Task description - After locating the line containing "dreams here.", transcribe that line and all following lines exactly, stopping only at the end of the records.

Data to examine -
_ _ _ _ _

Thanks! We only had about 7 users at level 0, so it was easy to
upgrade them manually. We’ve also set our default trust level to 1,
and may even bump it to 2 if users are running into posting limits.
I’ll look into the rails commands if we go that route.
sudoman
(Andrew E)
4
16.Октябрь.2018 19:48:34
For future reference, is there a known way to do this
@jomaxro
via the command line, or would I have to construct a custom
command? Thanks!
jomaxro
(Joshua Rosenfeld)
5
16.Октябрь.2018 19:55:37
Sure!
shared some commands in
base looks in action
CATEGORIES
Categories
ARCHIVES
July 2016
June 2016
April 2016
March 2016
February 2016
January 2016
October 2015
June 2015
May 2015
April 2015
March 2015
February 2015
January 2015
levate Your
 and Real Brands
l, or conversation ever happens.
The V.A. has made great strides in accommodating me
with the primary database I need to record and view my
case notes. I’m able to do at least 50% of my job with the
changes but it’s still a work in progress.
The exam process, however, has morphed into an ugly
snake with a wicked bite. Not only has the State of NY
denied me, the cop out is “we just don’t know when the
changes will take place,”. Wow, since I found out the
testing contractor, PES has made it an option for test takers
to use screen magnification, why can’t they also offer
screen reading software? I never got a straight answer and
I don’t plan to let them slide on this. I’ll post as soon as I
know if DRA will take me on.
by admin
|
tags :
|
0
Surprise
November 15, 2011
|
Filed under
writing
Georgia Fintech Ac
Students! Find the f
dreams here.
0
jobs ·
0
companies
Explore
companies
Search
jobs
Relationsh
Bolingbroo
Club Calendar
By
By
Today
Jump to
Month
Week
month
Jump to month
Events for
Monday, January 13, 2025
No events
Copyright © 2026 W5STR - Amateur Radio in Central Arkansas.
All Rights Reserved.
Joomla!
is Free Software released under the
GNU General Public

_ _ _ _ _

Answer -
dreams here.
0
jobs ·
0
companies
Explore
companies
Search
jobs
Relationsh
Bolingbroo
Club Calendar
By
By
Today
Jump to
Month
Week
month
Jump to month
Events for
Monday, January 13, 2025
No events
Copyright © 2026 W5STR - Amateur Radio in Central Arkansas.
All Rights Reserved.
Joomla!
is Free Software released under the
GNU General Public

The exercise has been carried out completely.